• [Text passage]
⟨

# The tiger pattern wood need not bundled slingshot【By LSP】



## laoshupi (Feb 4, 2014)

This is a wooden slingshot I do for the customer, the pattern is very beautiful, like the tiger fur patterns. Wood, high density, high hardness, can sink into the water. Do not need to bound rubber band, rubber band is very convenient installation. Thank you watch! :wave:


----------



## PorkChopSling (Jan 17, 2013)

Wooo, nice!! That's a sweet looking shooter!


----------



## carboncopy (Jan 14, 2014)

Nice carving!


----------



## quarterinmynose (Jan 21, 2012)

Beautiful.


----------



## Butterfly (Oct 1, 2013)

This is very nice and cute slingshot. How much do you ask for piece like this?


----------



## jazz (May 15, 2012)

very nice slinghsot, you are true craftsman!

⟩

• [Work to complete]
In the slingshot thread, do statements (a), (b) and (c) agree with the text? Answer each with yes or no, followed by the deciding words of the thread in quotation marks. (a) The wood of the slingshot is heavy enough to sink in water. (b) The rubber band has to be bound onto the slingshot. (c) One reply asks how much would be charged for a piece like this.

• [Raw data]
⟨

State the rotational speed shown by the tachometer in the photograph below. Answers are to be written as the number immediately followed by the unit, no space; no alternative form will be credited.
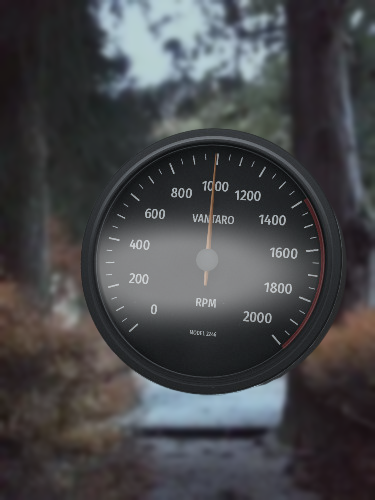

⟩

• [Written reply]
(a) Yes: "Wood, high density, high hardness, can sink into the water."
(b) No: "Do not need to bound rubber band, rubber band is very convenient installation."
(c) Yes: "How much do you ask for piece like this?"